To be done | Reproduce the stretch of items from the line containing "Rendered at 1500 by 1125 pixels." through the line containing "picture [0, 0, 1500, 1125]", both included, without any changes.

Dataset |
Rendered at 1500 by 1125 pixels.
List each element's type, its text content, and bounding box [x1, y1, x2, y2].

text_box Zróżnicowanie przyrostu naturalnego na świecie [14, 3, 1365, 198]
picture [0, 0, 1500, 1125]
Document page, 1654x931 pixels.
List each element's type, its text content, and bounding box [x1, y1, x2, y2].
---
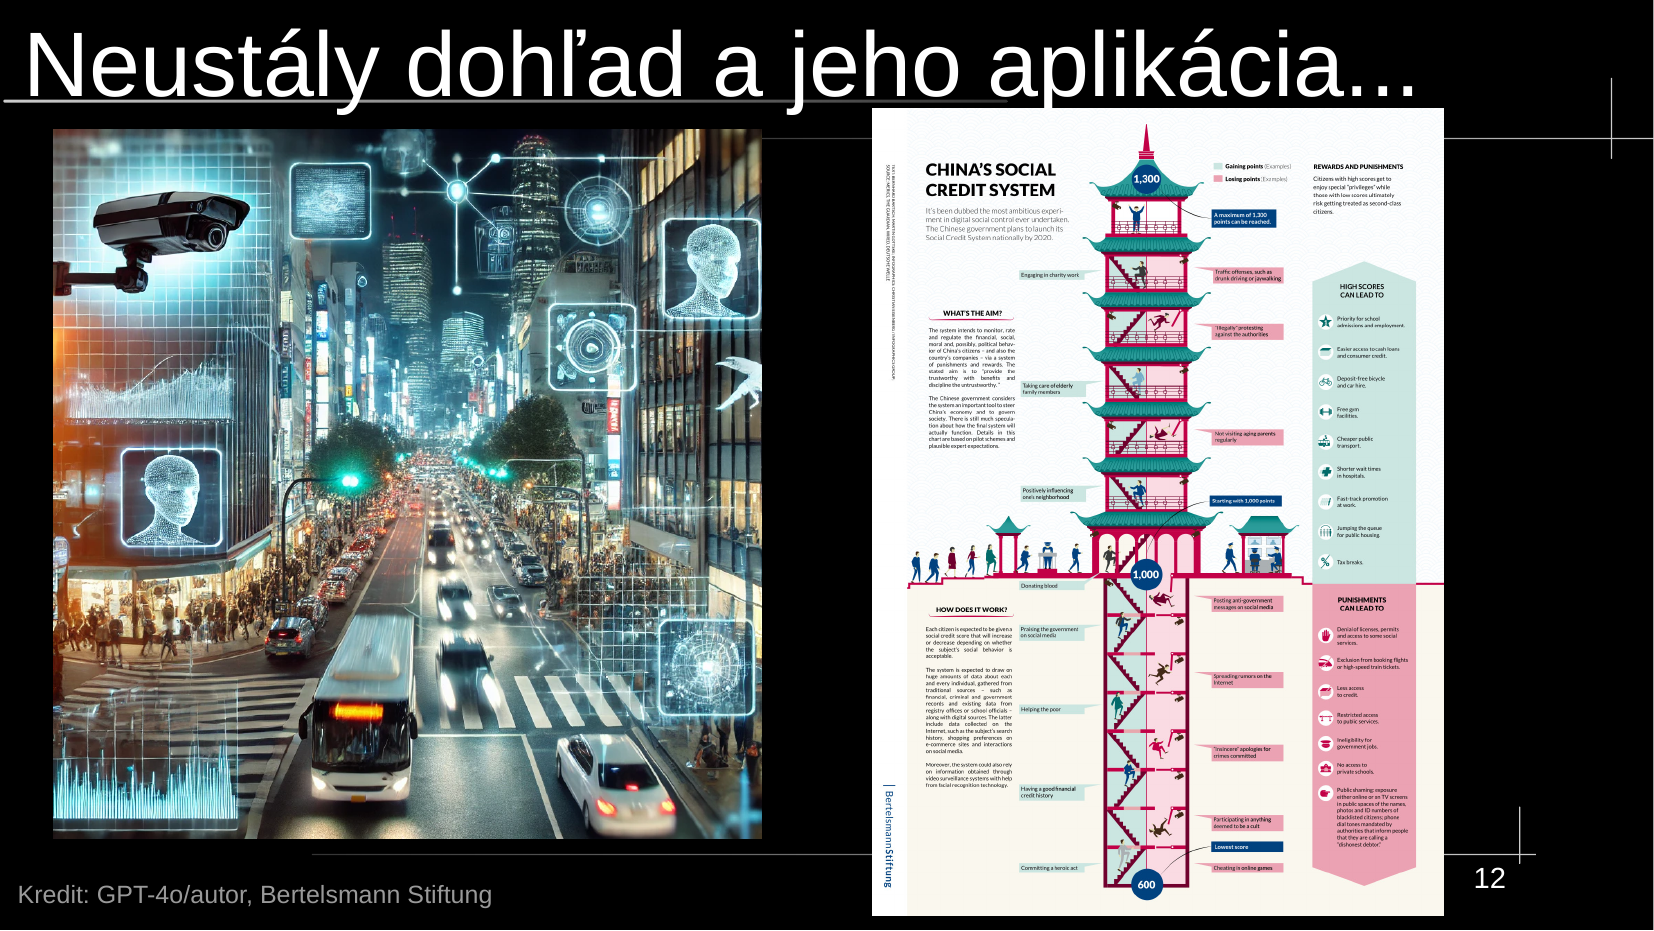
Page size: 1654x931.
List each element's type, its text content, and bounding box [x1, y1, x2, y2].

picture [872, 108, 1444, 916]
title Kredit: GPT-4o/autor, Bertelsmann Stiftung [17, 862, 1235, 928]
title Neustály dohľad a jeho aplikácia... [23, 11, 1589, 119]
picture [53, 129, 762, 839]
==
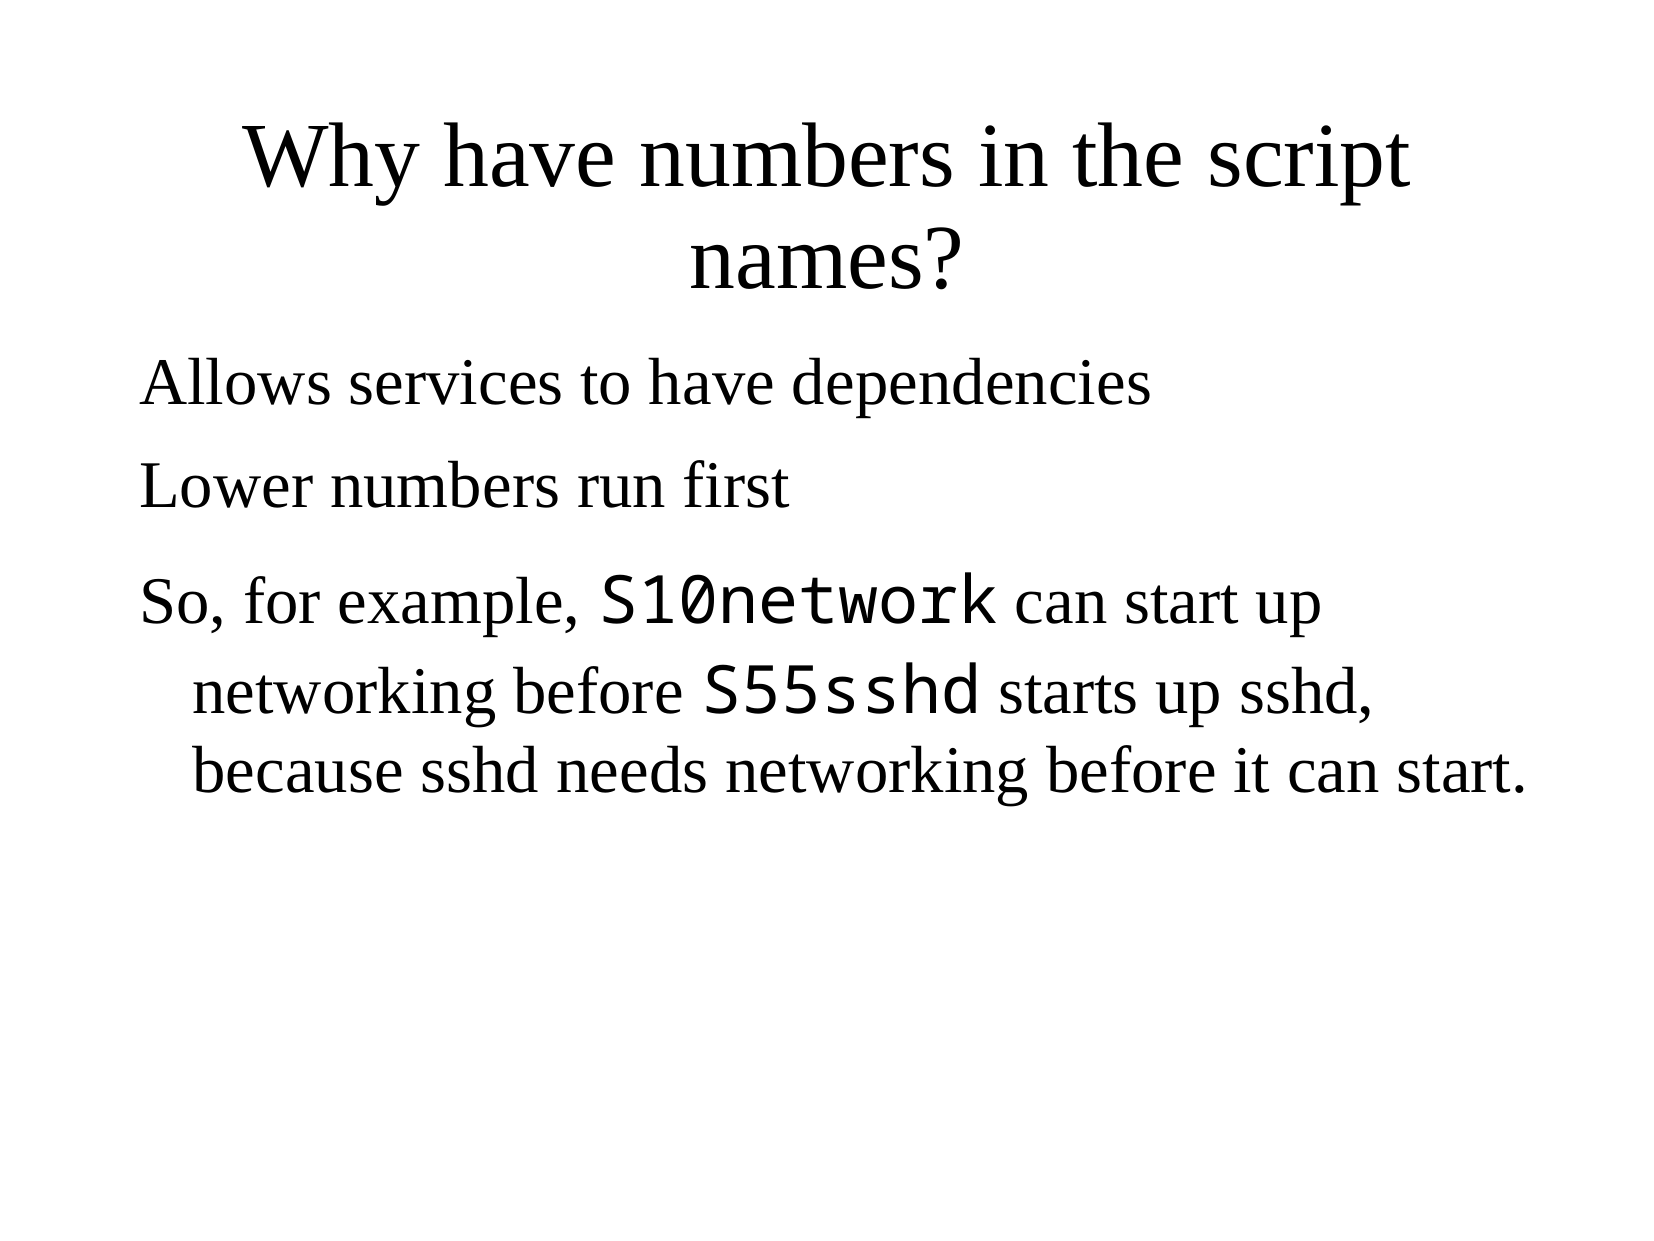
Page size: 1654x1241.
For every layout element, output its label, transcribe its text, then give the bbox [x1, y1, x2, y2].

Task answer |
Rendered at 1500 by 1125 pixels.
List each element's type, its text content, and bounding box [x1, y1, x2, y2].

text_box Zróżnicowanie przyrostu naturalnego na świecie [14, 3, 1365, 198]
picture [0, 0, 1500, 1125]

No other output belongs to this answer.